After big disasters like the Louisiana floods, the Red Cross goes the extra mile to find isolated communities who may be hesitant to access relief services. In some cases, people avoid large multiagency relief fairs—where many people get help—because of language barriers, misperceptions and uncertainty about where to turn and who to trust.
To help serve Spanish-speaking communities affected by the floods in Louisiana, 10 disaster specialists from the Mexican Red Cross came to work side-by-side with American Red Cross volunteers. "It's a privilege to return to the U.S. to support our sister Red Crossers as they bring relief to the survivors of this flood," says Marco Franco Hernandez, team lead for the Mexican Red Cross, who is on his sixth relief deployment to the U.S.
“It’s a great partnership between our two sister societies dating back over a decade,” explains Roberto Baltodano. “When the Mexican Red Cross sends volunteers to our disaster operations, we not only get people who speak the language, but who understand the culture—especially the fears people may have in seeking assistance.”
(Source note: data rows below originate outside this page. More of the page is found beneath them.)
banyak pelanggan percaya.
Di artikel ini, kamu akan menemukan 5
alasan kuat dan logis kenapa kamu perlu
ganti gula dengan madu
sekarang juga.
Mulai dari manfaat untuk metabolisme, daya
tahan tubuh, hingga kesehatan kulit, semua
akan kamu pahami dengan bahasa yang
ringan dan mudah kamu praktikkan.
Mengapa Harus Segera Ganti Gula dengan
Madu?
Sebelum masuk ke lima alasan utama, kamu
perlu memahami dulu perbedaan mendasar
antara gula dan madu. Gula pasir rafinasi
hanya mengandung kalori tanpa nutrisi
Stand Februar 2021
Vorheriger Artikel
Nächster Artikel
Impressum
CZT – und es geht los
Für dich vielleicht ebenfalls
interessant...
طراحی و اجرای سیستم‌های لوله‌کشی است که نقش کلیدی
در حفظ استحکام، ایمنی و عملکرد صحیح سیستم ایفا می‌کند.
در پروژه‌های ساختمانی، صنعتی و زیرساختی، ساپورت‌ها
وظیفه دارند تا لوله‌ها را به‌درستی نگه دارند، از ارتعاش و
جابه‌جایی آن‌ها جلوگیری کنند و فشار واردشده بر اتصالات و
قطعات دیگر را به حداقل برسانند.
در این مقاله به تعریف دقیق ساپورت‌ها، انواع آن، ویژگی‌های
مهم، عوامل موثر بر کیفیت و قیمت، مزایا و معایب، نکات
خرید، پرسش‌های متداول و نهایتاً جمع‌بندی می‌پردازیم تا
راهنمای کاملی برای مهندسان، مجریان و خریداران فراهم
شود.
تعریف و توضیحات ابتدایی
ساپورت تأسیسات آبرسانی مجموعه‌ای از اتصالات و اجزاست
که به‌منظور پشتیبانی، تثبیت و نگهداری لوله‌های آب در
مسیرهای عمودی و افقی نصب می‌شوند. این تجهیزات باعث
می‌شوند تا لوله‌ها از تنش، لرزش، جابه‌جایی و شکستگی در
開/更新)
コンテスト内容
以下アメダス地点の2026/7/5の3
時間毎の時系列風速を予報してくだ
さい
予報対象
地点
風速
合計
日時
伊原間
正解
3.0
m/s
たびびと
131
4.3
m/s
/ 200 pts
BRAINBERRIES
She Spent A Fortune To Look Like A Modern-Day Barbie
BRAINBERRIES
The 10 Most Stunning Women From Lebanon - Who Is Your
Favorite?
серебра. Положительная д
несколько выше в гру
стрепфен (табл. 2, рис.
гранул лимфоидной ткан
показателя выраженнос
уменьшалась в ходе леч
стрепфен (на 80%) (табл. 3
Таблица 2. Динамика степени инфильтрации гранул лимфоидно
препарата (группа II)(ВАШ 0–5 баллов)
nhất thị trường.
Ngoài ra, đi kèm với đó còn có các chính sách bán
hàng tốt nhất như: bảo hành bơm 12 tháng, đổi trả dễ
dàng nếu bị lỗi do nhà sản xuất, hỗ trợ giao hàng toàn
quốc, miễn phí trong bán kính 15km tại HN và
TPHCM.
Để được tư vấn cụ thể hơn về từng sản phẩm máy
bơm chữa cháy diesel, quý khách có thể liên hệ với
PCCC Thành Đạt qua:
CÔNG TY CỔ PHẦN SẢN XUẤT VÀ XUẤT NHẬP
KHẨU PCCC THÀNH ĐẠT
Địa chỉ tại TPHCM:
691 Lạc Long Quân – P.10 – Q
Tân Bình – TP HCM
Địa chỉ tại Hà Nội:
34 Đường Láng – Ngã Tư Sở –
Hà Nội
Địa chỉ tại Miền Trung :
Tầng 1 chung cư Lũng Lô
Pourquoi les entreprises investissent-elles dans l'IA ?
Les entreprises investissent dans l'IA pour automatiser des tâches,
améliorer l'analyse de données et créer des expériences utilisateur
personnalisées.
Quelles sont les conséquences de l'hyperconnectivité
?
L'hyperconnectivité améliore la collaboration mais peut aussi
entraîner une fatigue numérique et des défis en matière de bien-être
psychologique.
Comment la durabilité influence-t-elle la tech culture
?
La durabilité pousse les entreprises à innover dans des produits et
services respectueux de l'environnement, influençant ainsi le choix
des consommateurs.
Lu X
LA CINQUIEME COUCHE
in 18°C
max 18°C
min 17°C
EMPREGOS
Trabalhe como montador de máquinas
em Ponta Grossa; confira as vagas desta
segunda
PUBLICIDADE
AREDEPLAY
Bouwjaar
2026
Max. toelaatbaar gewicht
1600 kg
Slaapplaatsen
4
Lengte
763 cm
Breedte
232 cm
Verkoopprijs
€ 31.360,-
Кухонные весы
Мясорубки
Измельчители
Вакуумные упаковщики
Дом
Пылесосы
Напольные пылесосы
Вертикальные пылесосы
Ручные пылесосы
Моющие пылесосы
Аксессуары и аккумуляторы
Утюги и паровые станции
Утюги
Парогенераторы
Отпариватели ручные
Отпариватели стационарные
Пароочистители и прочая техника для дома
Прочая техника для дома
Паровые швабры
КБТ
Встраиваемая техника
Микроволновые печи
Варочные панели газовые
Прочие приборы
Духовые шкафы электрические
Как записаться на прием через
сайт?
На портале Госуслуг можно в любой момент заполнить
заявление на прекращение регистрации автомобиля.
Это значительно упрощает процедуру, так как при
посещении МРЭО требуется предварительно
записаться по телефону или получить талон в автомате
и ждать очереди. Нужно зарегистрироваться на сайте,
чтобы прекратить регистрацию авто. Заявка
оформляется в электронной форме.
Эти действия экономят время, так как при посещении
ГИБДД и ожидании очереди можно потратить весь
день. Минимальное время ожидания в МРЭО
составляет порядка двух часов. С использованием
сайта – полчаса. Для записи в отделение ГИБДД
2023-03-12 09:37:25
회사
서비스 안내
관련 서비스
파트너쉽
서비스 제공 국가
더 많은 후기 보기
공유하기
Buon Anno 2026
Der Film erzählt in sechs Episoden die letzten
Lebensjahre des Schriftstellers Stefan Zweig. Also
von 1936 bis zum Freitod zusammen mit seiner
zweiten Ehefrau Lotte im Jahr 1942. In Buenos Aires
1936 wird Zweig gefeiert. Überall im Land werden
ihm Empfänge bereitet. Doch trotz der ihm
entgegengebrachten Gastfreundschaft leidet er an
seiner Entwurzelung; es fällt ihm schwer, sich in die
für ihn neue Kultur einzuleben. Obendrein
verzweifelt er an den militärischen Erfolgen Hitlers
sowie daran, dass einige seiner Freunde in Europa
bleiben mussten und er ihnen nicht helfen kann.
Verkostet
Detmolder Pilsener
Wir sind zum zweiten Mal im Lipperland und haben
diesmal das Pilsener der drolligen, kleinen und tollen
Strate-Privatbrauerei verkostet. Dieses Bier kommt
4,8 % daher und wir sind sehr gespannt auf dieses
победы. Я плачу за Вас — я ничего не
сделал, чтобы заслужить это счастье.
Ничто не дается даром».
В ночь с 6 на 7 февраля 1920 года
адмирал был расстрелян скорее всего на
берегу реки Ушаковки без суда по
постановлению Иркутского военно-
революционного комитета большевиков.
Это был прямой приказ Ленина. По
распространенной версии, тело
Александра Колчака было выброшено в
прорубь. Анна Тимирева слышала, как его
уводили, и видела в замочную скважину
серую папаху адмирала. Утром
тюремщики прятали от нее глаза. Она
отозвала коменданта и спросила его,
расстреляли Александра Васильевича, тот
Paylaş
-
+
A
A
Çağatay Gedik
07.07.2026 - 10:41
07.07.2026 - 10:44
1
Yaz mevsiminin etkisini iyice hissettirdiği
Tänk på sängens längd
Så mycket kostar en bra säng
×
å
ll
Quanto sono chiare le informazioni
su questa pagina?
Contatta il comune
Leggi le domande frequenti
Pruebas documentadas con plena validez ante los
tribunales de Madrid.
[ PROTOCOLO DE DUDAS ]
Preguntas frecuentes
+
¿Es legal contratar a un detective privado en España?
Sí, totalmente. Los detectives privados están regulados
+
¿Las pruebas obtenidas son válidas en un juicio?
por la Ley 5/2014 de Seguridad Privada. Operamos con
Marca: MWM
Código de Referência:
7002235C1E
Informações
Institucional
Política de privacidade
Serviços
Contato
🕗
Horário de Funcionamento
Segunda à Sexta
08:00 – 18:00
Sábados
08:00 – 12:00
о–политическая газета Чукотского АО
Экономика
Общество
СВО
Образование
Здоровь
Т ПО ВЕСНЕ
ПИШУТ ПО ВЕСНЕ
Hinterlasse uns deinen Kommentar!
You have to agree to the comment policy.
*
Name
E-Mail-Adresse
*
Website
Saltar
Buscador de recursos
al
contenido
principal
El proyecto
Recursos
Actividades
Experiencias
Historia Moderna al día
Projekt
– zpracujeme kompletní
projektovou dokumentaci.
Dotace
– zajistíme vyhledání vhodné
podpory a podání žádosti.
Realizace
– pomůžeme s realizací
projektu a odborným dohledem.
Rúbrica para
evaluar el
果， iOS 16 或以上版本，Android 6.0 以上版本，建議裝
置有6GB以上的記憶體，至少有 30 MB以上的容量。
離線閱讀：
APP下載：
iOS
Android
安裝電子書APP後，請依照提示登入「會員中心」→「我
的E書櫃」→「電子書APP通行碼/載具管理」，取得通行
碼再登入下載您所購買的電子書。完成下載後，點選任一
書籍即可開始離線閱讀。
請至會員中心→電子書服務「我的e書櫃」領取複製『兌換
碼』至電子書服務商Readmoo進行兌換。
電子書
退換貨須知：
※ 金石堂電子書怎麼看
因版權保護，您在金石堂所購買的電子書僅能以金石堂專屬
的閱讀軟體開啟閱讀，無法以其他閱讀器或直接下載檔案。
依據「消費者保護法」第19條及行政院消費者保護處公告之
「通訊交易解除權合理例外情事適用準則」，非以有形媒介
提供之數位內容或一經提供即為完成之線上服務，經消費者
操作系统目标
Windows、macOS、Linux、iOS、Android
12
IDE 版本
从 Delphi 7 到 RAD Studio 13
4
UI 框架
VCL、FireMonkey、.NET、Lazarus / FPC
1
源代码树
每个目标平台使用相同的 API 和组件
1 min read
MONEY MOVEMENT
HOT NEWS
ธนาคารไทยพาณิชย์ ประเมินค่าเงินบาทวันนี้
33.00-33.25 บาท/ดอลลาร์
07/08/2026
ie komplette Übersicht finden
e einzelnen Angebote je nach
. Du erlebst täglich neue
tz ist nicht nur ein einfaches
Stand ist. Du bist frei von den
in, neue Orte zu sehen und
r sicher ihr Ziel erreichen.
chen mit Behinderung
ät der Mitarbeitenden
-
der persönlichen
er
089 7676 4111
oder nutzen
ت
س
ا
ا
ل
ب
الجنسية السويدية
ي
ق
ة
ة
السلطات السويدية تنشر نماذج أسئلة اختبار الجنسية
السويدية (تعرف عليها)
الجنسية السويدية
As the flood response progressed, Pastor José Angel Wing invited the Red Cross to set up a registration event at his church, El Centro Bíblico de la Comunidad, to reach more Spanish-speaking families. “Our goal is to improve the lives of Hispanics in this community, to look out for our people,” Pastor José said.
Hundreds of people came to the event at El Centro Bíblico to register with the Red Cross, eat a Tex-Mex meal, and get a clean-up kit. Nearly half the families also checked in with a Red Cross nurse who addressed health concerns such high blood pressure, headaches, and rashes—which are common after floods in steamy climates—as well as some more serious issues such as diabetes and cancer.